Later Dorian wants to free himself of the portrait but he mysteriously kills himself. In the moment of death, the picture returns to its original purity.
Narrative technique
This story is told by a third-person narrator, the perspective is internal since Dorian’s apparition in the second chapter.
The settings are described with words appealing to the senses, the characters reveal themselves through what they say or what other people say of them.
The technique is typical of drama.
Allegorical meaning
The story is allegorical: it’s a 19th century version of the myth of Faust, the story of a man who sells his soul to the devil. His variation on this theme is in use of the magical portrait.
The moral of this novel is that every excess must be punished and reality cannot be escaped, the horrible picture could be seen as a symbol of the immorality and bad conscience of the Victorian middle class. When the picture is restored to its original beauty: art survives people, art is eternal.
5. The Importance of Being Earnest (1895)
The Plot
The title plays on a double meaning: the word ‘earnest’ (it means ‘serious’). This word is also a name, Earnest.
The protagonists of the play are Jack and his friend Algy. They have a double life. Jack lives in the country, but when he goes to London he is known as Earnest, to protect his reputation. He has a girl under his responsibility, Cecily, who thinks that Earnest is Jack’s brother.

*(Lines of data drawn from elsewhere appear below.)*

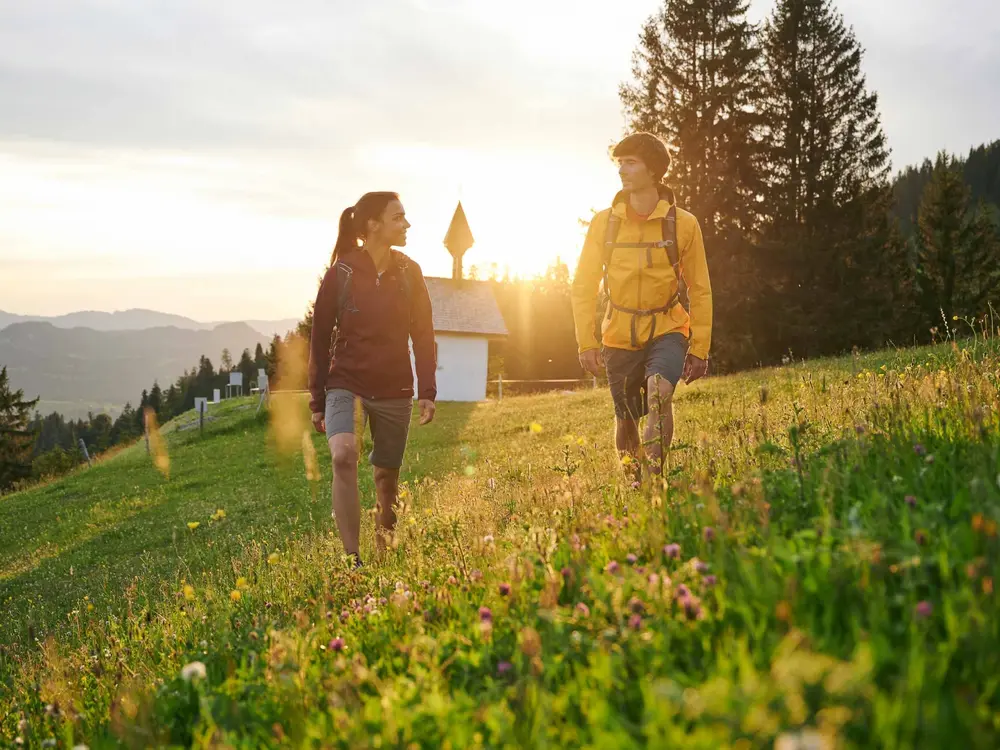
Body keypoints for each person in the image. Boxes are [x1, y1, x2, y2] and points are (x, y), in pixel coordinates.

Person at [571, 133, 712, 480]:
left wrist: (700, 348)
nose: (622, 170)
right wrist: (586, 342)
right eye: (620, 162)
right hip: (617, 334)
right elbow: (584, 285)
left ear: (654, 170)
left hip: (667, 328)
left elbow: (701, 289)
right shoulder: (604, 223)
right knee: (626, 418)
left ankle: (654, 482)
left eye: (630, 162)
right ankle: (634, 486)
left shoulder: (684, 224)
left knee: (659, 394)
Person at [308, 192, 437, 568]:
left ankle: (386, 553)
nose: (407, 224)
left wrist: (427, 389)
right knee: (343, 455)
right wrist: (317, 398)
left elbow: (424, 334)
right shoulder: (342, 273)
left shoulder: (410, 273)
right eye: (398, 218)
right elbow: (318, 338)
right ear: (372, 226)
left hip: (395, 387)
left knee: (386, 479)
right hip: (345, 382)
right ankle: (353, 561)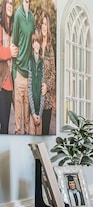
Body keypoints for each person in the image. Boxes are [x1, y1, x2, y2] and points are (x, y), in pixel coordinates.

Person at [11, 0, 34, 135]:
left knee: (27, 124)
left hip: (29, 75)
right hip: (19, 73)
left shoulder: (31, 17)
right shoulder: (18, 15)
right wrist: (14, 73)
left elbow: (34, 42)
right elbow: (14, 43)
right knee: (18, 125)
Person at [0, 0, 15, 134]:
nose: (11, 5)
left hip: (11, 83)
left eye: (12, 3)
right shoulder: (0, 27)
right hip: (1, 82)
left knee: (5, 128)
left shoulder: (14, 30)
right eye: (8, 3)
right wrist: (9, 52)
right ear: (4, 6)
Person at [40, 10, 54, 135]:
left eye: (46, 24)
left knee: (45, 134)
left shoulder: (50, 48)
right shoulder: (36, 45)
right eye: (42, 24)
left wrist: (46, 86)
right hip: (36, 97)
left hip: (47, 100)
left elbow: (53, 73)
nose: (44, 27)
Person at [28, 29, 43, 135]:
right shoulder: (30, 62)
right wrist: (33, 113)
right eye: (35, 42)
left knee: (40, 140)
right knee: (31, 138)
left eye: (38, 42)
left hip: (40, 112)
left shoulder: (42, 64)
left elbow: (43, 90)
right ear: (32, 45)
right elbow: (29, 88)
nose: (36, 44)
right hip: (32, 112)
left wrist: (40, 114)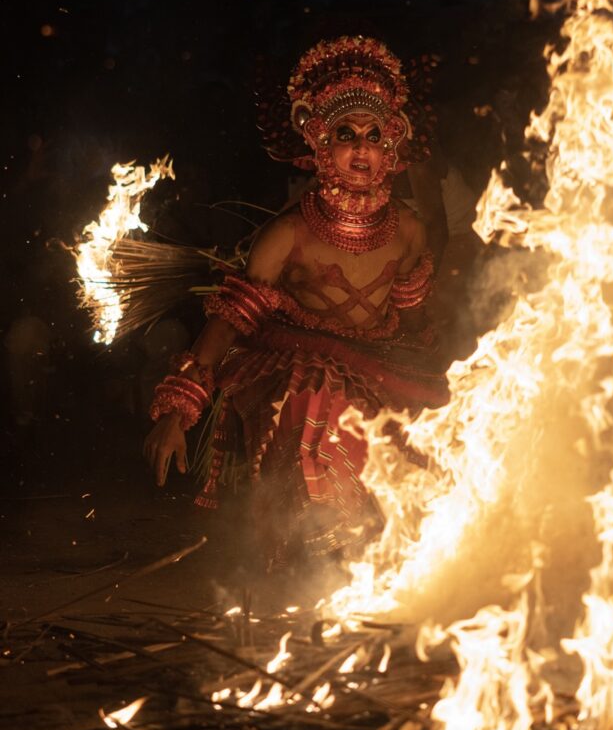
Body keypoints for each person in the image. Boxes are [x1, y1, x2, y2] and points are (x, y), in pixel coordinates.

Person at [143, 36, 447, 565]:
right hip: (296, 366)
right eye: (346, 134)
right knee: (319, 397)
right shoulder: (290, 232)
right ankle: (320, 557)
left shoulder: (411, 231)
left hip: (379, 364)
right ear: (321, 144)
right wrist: (180, 410)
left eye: (374, 136)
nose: (361, 148)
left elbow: (415, 324)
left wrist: (445, 381)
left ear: (391, 148)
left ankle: (379, 565)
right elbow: (229, 321)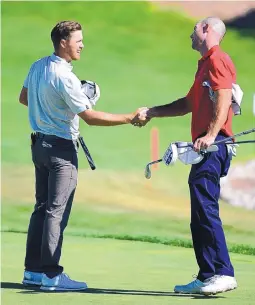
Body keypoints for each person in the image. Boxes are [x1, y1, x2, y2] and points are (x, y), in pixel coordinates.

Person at [19, 20, 147, 291]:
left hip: (39, 148)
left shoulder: (38, 66)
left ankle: (33, 271)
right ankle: (52, 275)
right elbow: (90, 117)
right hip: (61, 151)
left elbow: (24, 98)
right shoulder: (65, 77)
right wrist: (129, 117)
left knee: (42, 209)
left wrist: (59, 104)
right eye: (78, 40)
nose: (82, 45)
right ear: (63, 42)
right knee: (56, 211)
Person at [137, 17, 239, 295]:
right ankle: (208, 274)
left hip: (213, 145)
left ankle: (223, 272)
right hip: (205, 146)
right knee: (198, 212)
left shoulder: (218, 59)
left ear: (207, 29)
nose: (190, 35)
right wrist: (153, 112)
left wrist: (209, 134)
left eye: (193, 29)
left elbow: (224, 95)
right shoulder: (205, 64)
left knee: (206, 209)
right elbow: (186, 104)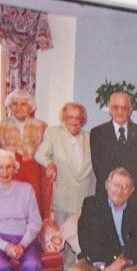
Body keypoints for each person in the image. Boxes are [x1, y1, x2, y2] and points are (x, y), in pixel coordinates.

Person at [35, 100, 95, 236]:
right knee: (61, 237)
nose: (74, 121)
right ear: (64, 118)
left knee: (80, 237)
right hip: (63, 197)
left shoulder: (90, 137)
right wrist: (49, 164)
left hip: (84, 197)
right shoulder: (54, 133)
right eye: (70, 117)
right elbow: (40, 154)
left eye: (78, 117)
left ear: (82, 120)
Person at [88, 90, 137, 200]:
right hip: (107, 192)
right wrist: (117, 188)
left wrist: (130, 188)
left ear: (130, 110)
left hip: (134, 193)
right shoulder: (97, 133)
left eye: (124, 108)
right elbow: (99, 168)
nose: (120, 111)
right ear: (110, 109)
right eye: (115, 107)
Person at [0, 90, 47, 160]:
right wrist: (3, 151)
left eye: (23, 104)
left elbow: (47, 153)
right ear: (10, 107)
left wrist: (33, 157)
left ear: (30, 107)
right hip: (9, 165)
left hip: (33, 165)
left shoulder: (42, 126)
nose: (18, 108)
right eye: (15, 104)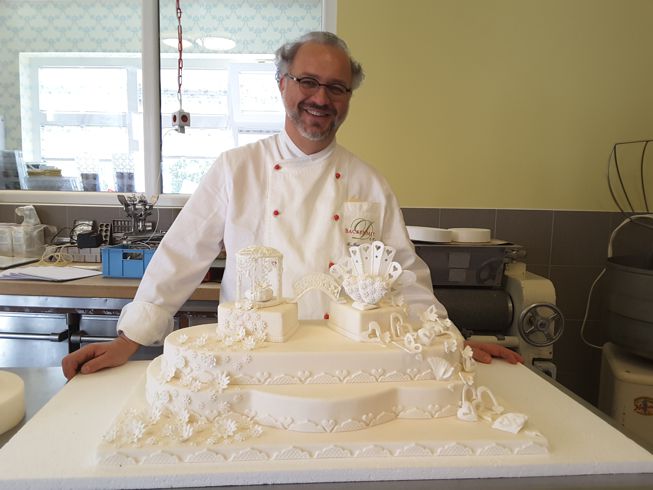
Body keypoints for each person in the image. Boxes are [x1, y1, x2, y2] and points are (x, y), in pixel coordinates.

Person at [62, 32, 521, 380]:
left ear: (349, 99)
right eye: (308, 82)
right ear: (282, 85)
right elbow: (180, 256)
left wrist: (451, 342)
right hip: (251, 364)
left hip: (347, 368)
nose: (321, 98)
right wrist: (129, 340)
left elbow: (405, 276)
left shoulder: (369, 182)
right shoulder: (237, 169)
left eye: (337, 88)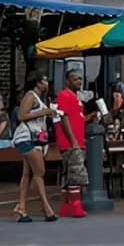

In London, Jack as Earnest, falls in love with Gwendolen, but her mother doesn’t want the marriage because Jack’s origins are unknown. Algy has invented an imaginary friend, Bunbury. In London he falls in love with Cecily, Jack’s ward.
But he thinks that Algy is Jack’s brother Ernest. At the end we discover that Jack and Algy are brothers, and Jack’s name is Ernest. Finally Gwendolen can marry Ernest.
A new comedy of manners
Wilde’s contribution to theatre was a new sort of the Restoration comedy of Manners. His society drama was a mirror in which he could see reflected the images of their own fashionable world of dinner parties and in which the best kept secrets were the ones that everyone knew.
The institution of marriage
The Importance of Being Earnest presents an aristocratic society are typical Victorian snobs: they are arrogant, formal and with money.
The main concern of all the characters in the play is marriage. The works of Jane Austen and George Eliot alone provide multiple examples of this genre.
Although the play ends happily, it leaves the audience under the impression that marriage and social values are tied together in destructive ways. The aristocracy doesn’t see marriage as the result of love but as a tool for achieving social stature.
Irony and Imagination
Wilde’s social satire comes from the ironic use of a solemn language in situations that are utterly ridiculous and frivolous. Irony is the dominant feature of the play rather than mere decoration. Imagination is important in this play.
In this world the laws of reality can be suspended, parents produced by an act of will and the characters may change their identities as they wish.
6. The Ballad of Reading Gaol (1898)
Last work
Wilde began his literary career when he won a prize at Oxford University in 1878. He completed the same career 20 years later as the anonymous whose first six editions gave the authors as ‘C. 3. 3.’ (it was Wilde’s prison reference number).
Content
This poem is made up of 109 stanzas grouped into 6 sections. It was Wilde’s most famous poetic composition and the only work written after his release from prison.
The poem tells the story of a hanging which took place in Reading Gaol in July 1896 and which Wildewitnessed as an inmate.